Effacer la mémoire d'un pays pour mieux le refaire

Il y a plus de soixante ans, Eric Blair avait mis le doigt sur l'entreprise de réécriture de l'histoire (notamment dans les pays communistes de l'époque) qui passait par un effacement de la mémoire collective.

Au Canada, les Destructeurs de Harper (qui ne méritent vraiment pas le nom de Conservateurs dans ce cas particulier) sont en train de démontrer, une fois de plus, que la science-fiction n'est jamais vraiment étrangère à la réalité, même quand elle semble exagérer à outrance... L'entreprise orwellienne de démantèlement de la mémoire nationale avait commencé par affamer les musées canadiens (déjà plutôt faméliques suite aux coupes des gouvernements précédents) et par faire de la version longue du recensement une coûteuse plaisanterie. En 2010, j'avais pu constater que la Bibliothèque scientifique nationale du Conseil national de recherche avait sabré dans ses services au public sur place à Ottawa, malgré ce que prétend le site de l'Institut canadien de l'information scientifique et technique.

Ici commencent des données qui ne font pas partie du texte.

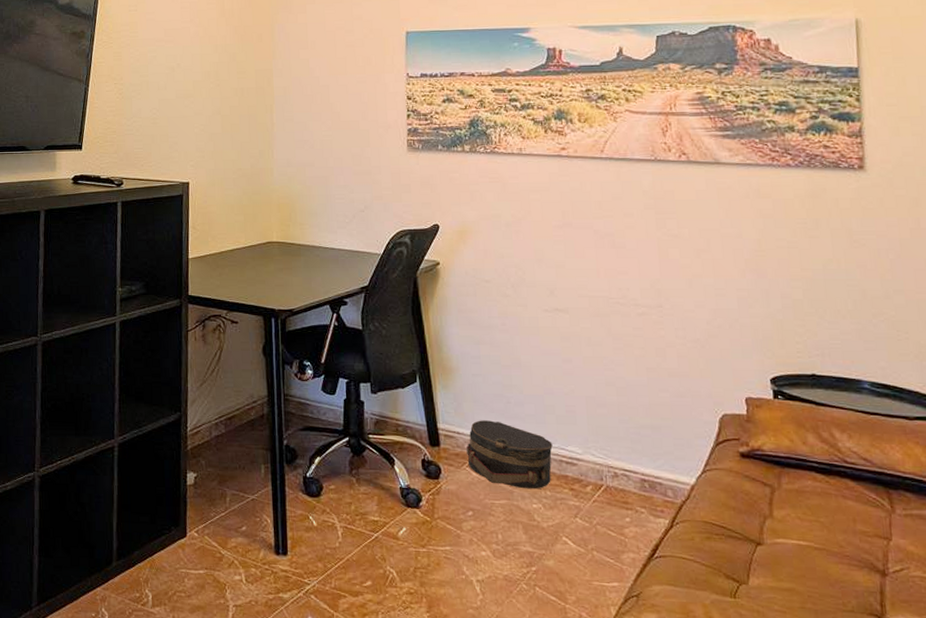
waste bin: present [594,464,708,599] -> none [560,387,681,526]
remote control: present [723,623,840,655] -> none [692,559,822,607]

Désormais, ce sont les Bibliothèque et Archives du Canada qui touchent le fond. Là encore, quand j'y suis retourné il y a quelques mois, j'ai pu constater que l'accueil et la capacité de livraison des documents demandés étaient tombés bien bas.

Mais, pire encore, l'Association canadienne des professeures et professeurs d'université doit maintenant se mobiliser pour sauver Bibliothèque et Archives Canada contre l'administration actuelle de l'institution.

Aussi récemment qu'en 2005, la direction de la Bibliothèque nationale du Canada annonçait que son objectif était clair : « créer une institution vraiment nationale qui permette aux Canadiens d’avoir accès à l’ensemble de leur patrimoine documentaire ».

Maintenant, tout a changé, selon la lettre (.PDF) de l'ACPPU au responsable de Bibliothèque et Archives Canada :
En 2009 et 2010, les libraires qui avaient fait valoir « l’importance de recueillir l’ensemble du contenu canadien, et non pas seulement des œuvres choisies » pour dresser « un tableau complet du Canada», s’étaient fait dire que « tel a peut-être été l’objectif assigné à une époque, mais qu’il est maintenant impossible de recueillir tous les ouvrages canadiens compte tenu du rythme auquel ils sont produits ».
Que ce soit exact ou non, l'exhaustivité n'a sans doute jamais été une possibilité réelle, mais cela n'empêcherait personne de la fixer comme objectif à une bibliothèque qui se veut nationale. Que la Bibliothèque nationale du pays baisse les bras est un très mauvais signe — à moins qu'on tienne à cultiver l'ignorance et l'oubli, bien entendu.